Semua ilmu yang diajarkan di sekolah-sekolah umum, apalagi sains adalah memihak kepada golongan [b], [c] dan [d]. Dalam ilmu-ilmu itu tersebut, cobalah diingat-ingat pernakah di sebut-sebut nama Tuhan? Menyebut nama Tuhan dalam sains berarti hilanglah otonomi sains itu. Akan tetapi dapatkah otonomi atau kepolosan itu tetap dipertahankan? Polos atau otonom artinya tidak memihak. Padahal dengan tidak mau tahu tentang Tuhan di dalam sains, berarti sains sudah memihak kepada golongan [b], [c] dan [d] tersebut itu. Artinya apa yang dikenal selama ini bahwa nilai ilmiyah itu otonom, atau dengan ungkapan sederhana tanpa nilai, sebenarnya adalah pernyataan yang palsu. Walhasil, karena tidak mungkin ilmu itu tidak memihak di antara keempat golongan itu, maka tentu saja bagi yang berpikiran sehat, akan memilih golongan pertama tempat ilmu itu memihak. Maka dengarlah firman Allah di bawah ini: Inna fiy khalqi sSama-wa-ti wa lArdhi wa-khtilaafi lLayli wa nNahaari laa-ya-tin liUli lAlbaab. Alladziena yadzkuruwna Lla-ha qiyaaman wa qu'uwdan wa 'ala- Junuwbihim wa yatafakkaruwna fiy khalqi sSama-wa-ti wa lArdhi Rabbanaa maa khalaqta ha-dzaa baathilan subha-naka faqinaa 'adzaaba nNaar (S. Ali 'Imraan, 190), artinya: Sesungguhnya dalam proses penciptaan benda-benda langit dan bumi, dan pergantian malam dengan siang menjadi keterangan bagi ululalba-b. Yaitu mereka yang ingat kepada Allah dalam keadaan berdiri, duduk ataupun berbaring, lalu mereka berkata; Wahai Yang Maha Pengatur kami, tidaklah Engkau menciptakan semuanya ini dengan sia-sia, maka peliharalah kami dari azab neraka (3:190).

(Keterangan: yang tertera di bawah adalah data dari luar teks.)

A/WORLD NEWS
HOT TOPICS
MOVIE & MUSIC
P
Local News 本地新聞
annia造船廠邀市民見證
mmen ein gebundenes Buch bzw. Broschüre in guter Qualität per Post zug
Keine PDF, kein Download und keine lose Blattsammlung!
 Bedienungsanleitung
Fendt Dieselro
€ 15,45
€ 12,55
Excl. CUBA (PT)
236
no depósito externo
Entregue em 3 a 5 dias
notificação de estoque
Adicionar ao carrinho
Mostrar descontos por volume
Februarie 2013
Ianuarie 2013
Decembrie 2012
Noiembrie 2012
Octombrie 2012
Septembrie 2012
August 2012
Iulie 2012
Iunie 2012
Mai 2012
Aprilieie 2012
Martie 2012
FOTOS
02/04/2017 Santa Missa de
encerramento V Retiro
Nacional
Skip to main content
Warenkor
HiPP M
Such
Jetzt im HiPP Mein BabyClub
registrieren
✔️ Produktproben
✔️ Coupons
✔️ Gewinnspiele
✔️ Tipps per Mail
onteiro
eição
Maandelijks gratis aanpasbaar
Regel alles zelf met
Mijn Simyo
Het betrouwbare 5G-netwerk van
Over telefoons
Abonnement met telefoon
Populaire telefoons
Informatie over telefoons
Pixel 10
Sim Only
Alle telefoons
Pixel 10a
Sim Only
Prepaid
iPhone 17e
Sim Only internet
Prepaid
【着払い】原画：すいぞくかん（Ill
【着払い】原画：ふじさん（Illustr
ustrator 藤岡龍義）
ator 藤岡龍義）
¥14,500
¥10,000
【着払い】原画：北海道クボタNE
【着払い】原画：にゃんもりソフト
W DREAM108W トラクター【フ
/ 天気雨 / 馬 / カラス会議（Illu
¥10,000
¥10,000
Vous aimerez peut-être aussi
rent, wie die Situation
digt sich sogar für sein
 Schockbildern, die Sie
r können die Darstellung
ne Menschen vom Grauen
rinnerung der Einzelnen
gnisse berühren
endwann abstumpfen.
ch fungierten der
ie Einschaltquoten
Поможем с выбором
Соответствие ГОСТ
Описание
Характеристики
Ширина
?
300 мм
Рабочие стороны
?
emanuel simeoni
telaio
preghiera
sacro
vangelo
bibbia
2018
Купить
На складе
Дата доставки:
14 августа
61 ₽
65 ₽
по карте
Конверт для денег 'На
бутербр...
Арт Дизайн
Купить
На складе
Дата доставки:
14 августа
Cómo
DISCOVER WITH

Kesimpulannya, perlu redefinisi sains, yaitu dengan mentransfer pemihakan itu dari golongan [b], [c] dan [d] kepada golongan yang pertama, bunyinya seperti berikut: Sains meliputi pengungkapan TaqdiruLlah (hukum-hukum Allah) tentang alam syahadah yang ciptaan Allah sebagai Maka Pencipta (Al Khaliq) dan Maha Pengatur (Ar Rabb), dan perumusan hipotesa-hipotesa sepanjang belum dapat diujicoba dengan eksperimen, yang memungkinkan orang dapat mentakwilkan peristiwa-peristiwa dan gejala-gejala alamiyah dalam kondisi-kondisi tertentu. Para pakar di bidang sains berurusan dengan penelitian, pengungkapan fakta-fakta tentang sifat alamiyah dari alam semesta. WaLlahu a'lamu bishshawab.